The Four Corners of the Sky_ A Novel - Michael Malone [13]
“Annie! Annie!”
Suddenly the tall tanned woman she’d first seen on the porch came running through the barn doors, her clothes wet through. Holding Annie’s pink baseball cap, she crawled under the plane’s wing and pulled the child into her arms. Annie struggled backward, startled by the stranger’s closeness. But the woman nudged her gently toward her again. “I’m so sorry, sweetheart. I’m your aunt Sam. Everything’s going to be okay. I’m so sorry.” Slowly she rocked them back and forth together, huddled beneath the plane.
There was something in the warm feel of the woman’s neck, in her arms, that was familiar. Her eyes were familiar too, like Annie’s father’s, green as emeralds, but sadder, with a small furrowing crease of worry between the eyebrows that, in Annie’s growing up, was never to go away.
On the first night of Annie’s arrival, in the large long hallway of Pilgrim’s Rest, Sam helped her unpack her blue suitcase; it was filled with her clothes, including her favorite dress and her white jacket with gold buttons. Tucked beneath the clothes was $12,000 in hundred-dollar bills, around which was wrapped, with a rubber band, a birth certificate from a hospital in Key West, stating that Anne Samantha Peregrine had been born there on the Fourth of July at 8:42 p.m., that she’d weighed 6 lbs., 3 oz., that Jack Peregrine was her father and Claudette Colbert was her mother. Looking at this certificate, Annie asked Sam to pronounce her mother’s name and Sam sounded upset when she did so. “Claudette Colbert.”
That first night, while Annie picked sadly at the Chinese takeout food, Sam told her about the time she’d been here before, when her father unexpectedly showed up with her in Emerald; how he brought the plane, the King of the Sky, on a rented flatbed truck, its wings dismantled, and parked it in the barn. Annie was only twelve months old then and they stayed at Pilgrim’s Rest only three weeks. But during their visit Annie took her first step, running into Sam’s arms.

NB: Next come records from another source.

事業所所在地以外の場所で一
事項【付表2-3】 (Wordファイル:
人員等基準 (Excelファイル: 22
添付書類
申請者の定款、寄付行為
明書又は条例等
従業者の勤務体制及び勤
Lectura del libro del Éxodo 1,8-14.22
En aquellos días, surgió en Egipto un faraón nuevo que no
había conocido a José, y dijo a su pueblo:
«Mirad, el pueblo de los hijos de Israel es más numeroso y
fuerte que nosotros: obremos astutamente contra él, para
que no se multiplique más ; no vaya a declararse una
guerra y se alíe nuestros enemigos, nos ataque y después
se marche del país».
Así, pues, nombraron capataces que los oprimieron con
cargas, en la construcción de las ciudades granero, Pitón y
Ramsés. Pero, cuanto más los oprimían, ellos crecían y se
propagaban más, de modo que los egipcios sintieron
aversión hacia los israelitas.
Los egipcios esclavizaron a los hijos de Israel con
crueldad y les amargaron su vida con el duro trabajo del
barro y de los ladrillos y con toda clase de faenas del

Annie said nothing when she heard this story but she’d been intrigued. Then Sam had brought out a bright yellow birthday cake and put on a video of The Wizard of Oz, because Annie, lying, had told her it was her favorite movie, figuring it would be a safer choice than Top Gun. When Judy Garland chanted, “There’s no place like home, there’s no place like home,” the child, to impress the two solicitous adults, made a joke—having first rehearsed the remark silently to herself—“Okay, I guess I’m in No Place now.”
Sam and Clark laughed, pleasing her despite her grief.

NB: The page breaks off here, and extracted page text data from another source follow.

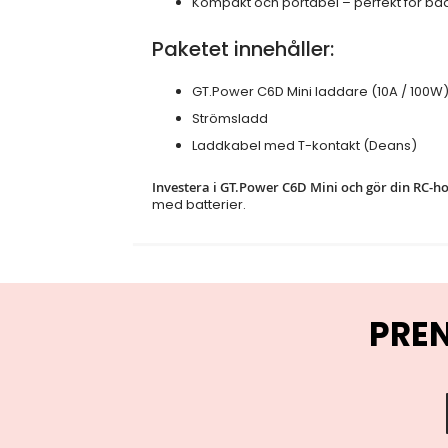
Kompakt och portabel – perfekt för båd
Paketet innehåller:
GT.Power C6D Mini laddare (10A / 100W
Strömsladd
Laddkabel med T-kontakt (Deans)
Investera i GT.Power C6D Mini och gör din RC-h
med batterier.
PRE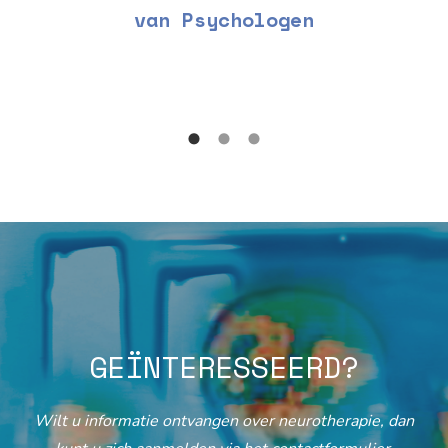
van Psychologen
GEÏNTERESSEERD?
Wilt u informatie ontvangen over neurotherapie, dan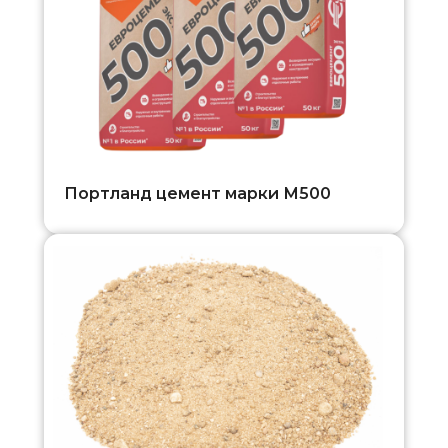
Портланд цемент марки М500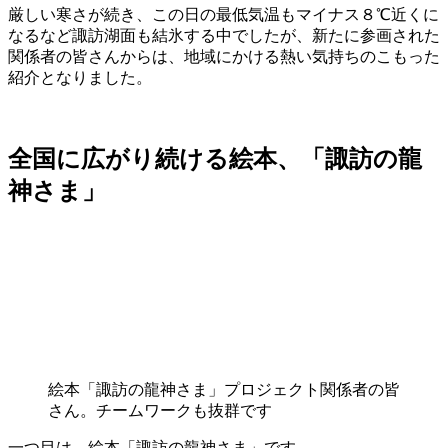
厳しい寒さが続き、この日の最低気温もマイナス８℃近くに
なるなど諏訪湖面も結氷する中でしたが、新たに参画された
関係者の皆さんからは、地域にかける熱い気持ちのこもった
紹介となりました。
全国に広がり続ける絵本、「諏訪の龍
神さま」
絵本「諏訪の龍神さま」プロジェクト関係者の皆
さん。チームワークも抜群です
一つ目は、絵本「諏訪の龍神さま」です。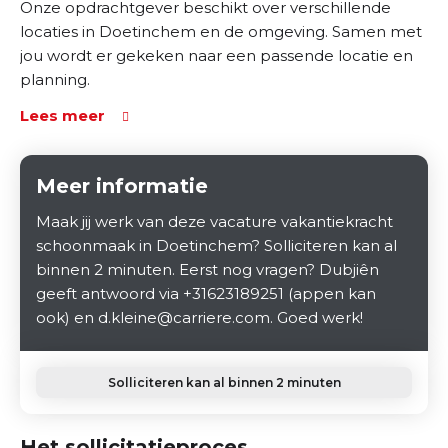
Onze opdrachtgever beschikt over verschillende
locaties in Doetinchem en de omgeving. Samen met
jou wordt er gekeken naar een passende locatie en
planning.
Lees meer
Meer informatie
Maak jij werk van deze vacature vakantiekracht
schoonmaak in Doetinchem? Solliciteren kan al
binnen 2 minuten. Eerst nog vragen? Dubjiên
geeft antwoord via +31623189251 (appen kan
ook) en d.kleine@carriere.com. Goed werk!
Solliciteren kan al binnen 2 minuten
Het sollicitatieproces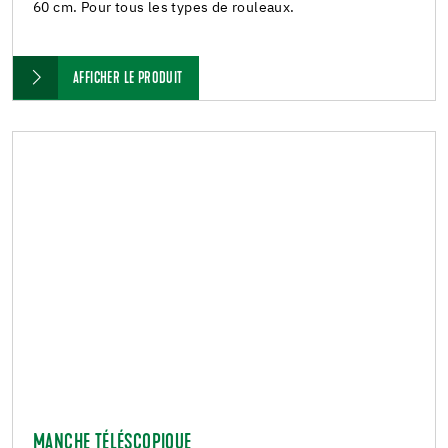
60 cm. Pour tous les types de rouleaux.
AFFICHER LE PRODUIT
MANCHE TÉLÉSCOPIQUE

The next morning there was a card on the kitchen table that said, There’s No Place Like No Place. Welcome Home. Sam was at the stove, flipping pancakes with a dexterity that couldn’t but impress Annie. She even flipped one behind her back and caught it in the pan. “Tennis,” she explained. “You play?”
Annie shook her head.
“You want to?”
Annie shrugged.
“I’m going to practice today. You could help me out. I pay fifty cents an hour.”
Over breakfast Sam told her niece that Clark and she shared her family house but that they weren’t married, they were just friends. She added, “I don’t know why people say ‘just friends.’ It’s the hardest thing in the world to be.”
Annie stared at her aunt carefully. “Are you two gay?” She was trying to shock her.
Sam said, “I am but Clark’s kind of gloomy.” She held out the yellow birthday cake. “Double chocolate inside.”
“You shouldn’t eat cake for breakfast.”
Sam cut two pieces. “Of all the things we shouldn’t do in America, this is way down the list.”
The phone rang and hoping it was her father saying he was coming back for her, Annie held her breath until Sam returned from the hall. “Clark’s at the hospital. Says we should come there and have lunch with him. He’ll show you around his clinic.”
“Is my mother dead?” Annie asked abruptly. “If she is, can I see her grave?”
Sam said she didn’t know who Annie’s mother was; that, despite her frequent questions, Jack had never told her.